> **Material supplied**:
--- START ---
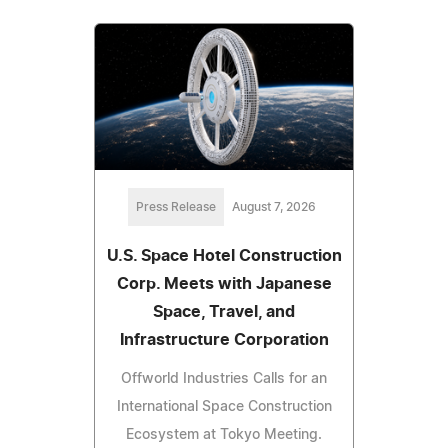
Press Release
August 7, 2026
U.S. Space Hotel Construction
Corp. Meets with Japanese
Space, Travel, and
Infrastructure Corporation
Offworld Industries Calls for an
International Space Construction
Ecosystem at Tokyo Meeting.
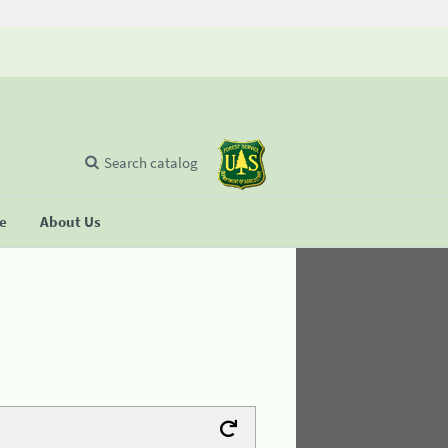
Search catalog
se
About Us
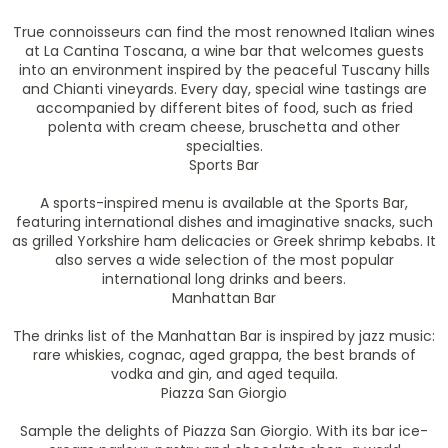
True connoisseurs can find the most renowned Italian wines
at La Cantina Toscana, a wine bar that welcomes guests
into an environment inspired by the peaceful Tuscany hills
and Chianti vineyards. Every day, special wine tastings are
accompanied by different bites of food, such as fried
polenta with cream cheese, bruschetta and other
specialties.
Sports Bar
A sports-inspired menu is available at the Sports Bar,
featuring international dishes and imaginative snacks, such
as grilled Yorkshire ham delicacies or Greek shrimp kebabs. It
also serves a wide selection of the most popular
international long drinks and beers.
Manhattan Bar
The drinks list of the Manhattan Bar is inspired by jazz music:
rare whiskies, cognac, aged grappa, the best brands of
vodka and gin, and aged tequila.
Piazza San Giorgio
Sample the delights of Piazza San Giorgio. With its bar ice-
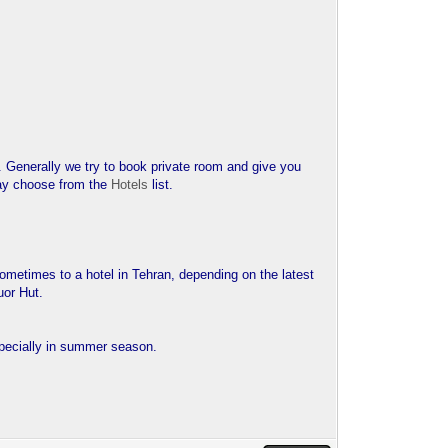
. Generally we try to book private room and give you
 may choose from the
Hotels
list.
 sometimes to a hotel in Tehran, depending on the latest
uor Hut.
pecially in summer season.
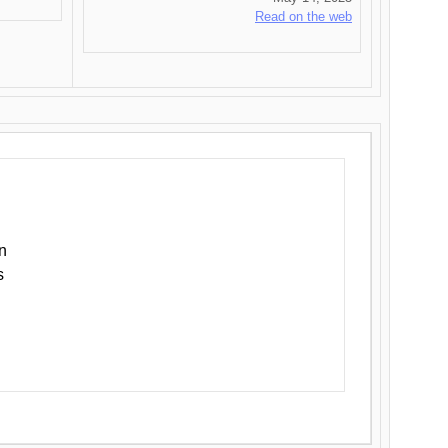
Read on the web
n
s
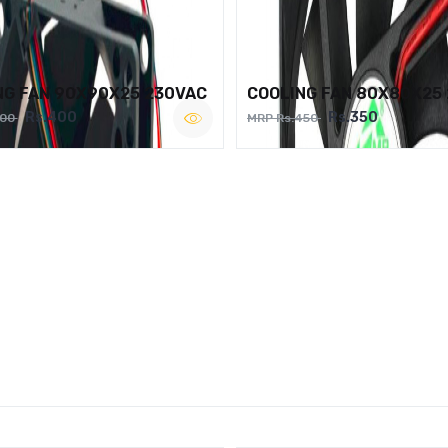
NG FAN 90X90X25 230VAC
COOLING FAN 80X80X25
Rs.400
Rs.350
500
MRP Rs.450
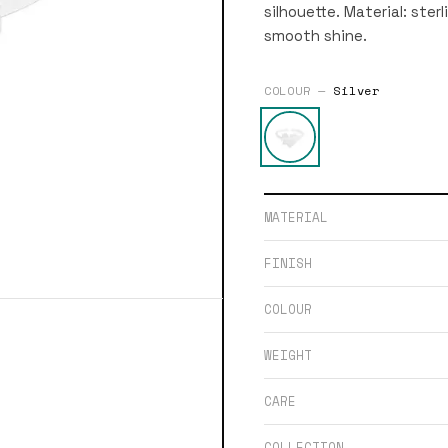
silhouette. Material: sterl
smooth shine.
COLOUR —
Silver
MATERIAL
FINISH
COLOUR
WEIGHT
CARE
COLLECTION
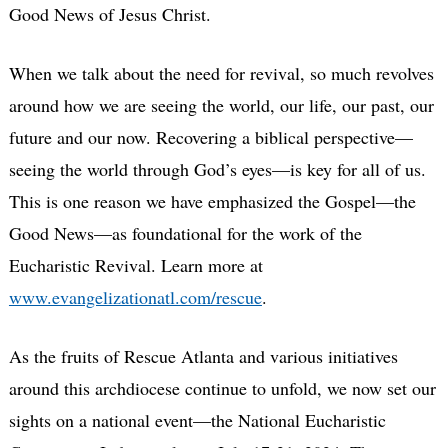
Good News of Jesus Christ.
When we talk about the need for revival, so much revolves
around how we are seeing the world, our life, our past, our
future and our now. Recovering a biblical perspective—
seeing the world through God’s eyes—is key for all of us.
This is one reason we have emphasized the Gospel—the
Good News—as foundational for the work of the
Eucharistic Revival. Learn more at
www.evangelizationatl.com/rescue
.
As the fruits of Rescue Atlanta and various initiatives
around this archdiocese continue to unfold, we now set our
sights on a national event—the National Eucharistic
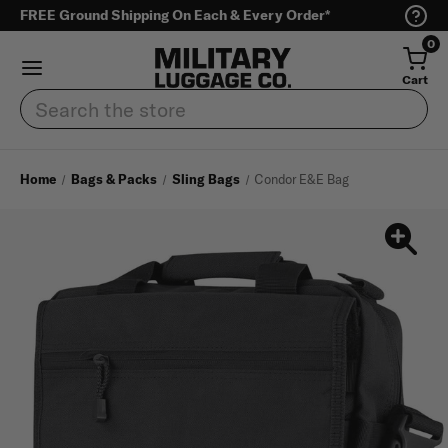
FREE Ground Shipping On Each & Every Order*
0
Cart
Search
Home
Bags & Packs
Sling Bags
Condor E&E Bag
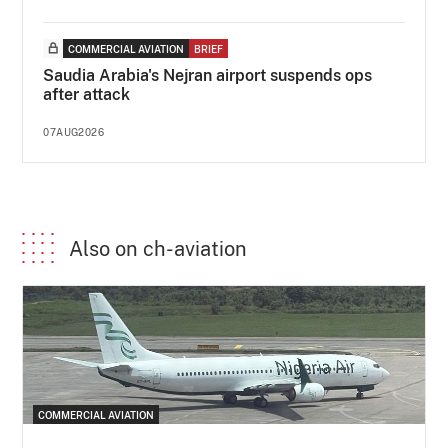
COMMERCIAL AVIATION
BRIEF
Saudia Arabia's Nejran airport suspends ops
after attack
07AUG2026
Also on ch-aviation
COMMERCIAL AVIATION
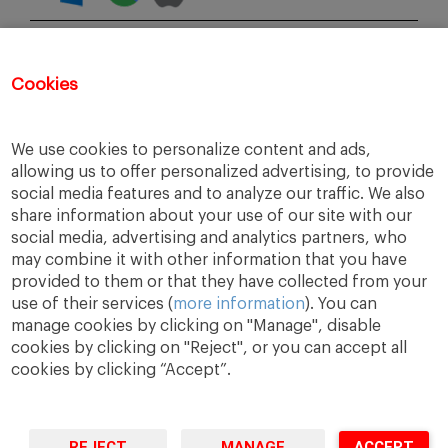
COMPARTE CON TUS AMIGOS
Cookies
INSCRÍBETE
We use cookies to personalize content and ads,
allowing us to offer personalized advertising, to provide
social media features and to analyze our traffic. We also
share information about your use of our site with our
social media, advertising and analytics partners, who
may combine it with other information that you have
provided to them or that they have collected from your
use of their services (
more information
). You can
manage cookies by clicking on "Manage", disable
cookies by clicking on "Reject", or you can accept all
cookies by clicking “Accept”.
A Way
A Mark
A World
to
Learn
.
to
Make
.
to
Change
.
REJECT
MANAGE
ACCEPT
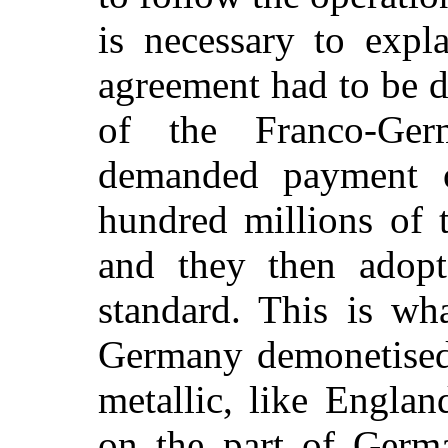
is necessary to expl
agreement had to be d
of the Franco-Ge
demanded payment 
hundred millions of
and they then adopt
standard. This is wh
Germany demonetised
metallic, like Englan
on the part of Germ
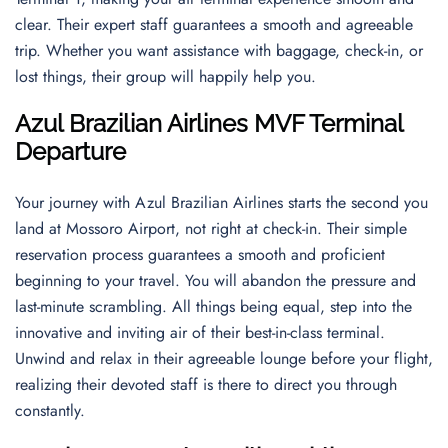
clear. Their expert staff guarantees a smooth and agreeable
trip. Whether you want assistance with baggage, check-in, or
lost things, their group will happily help you.
Azul Brazilian Airlines MVF Terminal
Departur
e
Your journey with Azul Brazilian Airlines starts the second you
land at Mossoro Airport, not right at check-in. Their simple
reservation process guarantees a smooth and proficient
beginning to your travel. You will abandon the pressure and
last-minute scrambling. All things being equal, step into the
innovative and inviting air of their best-in-class terminal.
Unwind and relax in their agreeable lounge before your flight,
realizing their devoted staff is there to direct you through
constantly.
--- END ---
> **To-do item**:
Pick out every line of the material above that contains the word "they", and copy each one.

> **Response to this exercise**:
provided to them or that they have collected from your
and they then adopt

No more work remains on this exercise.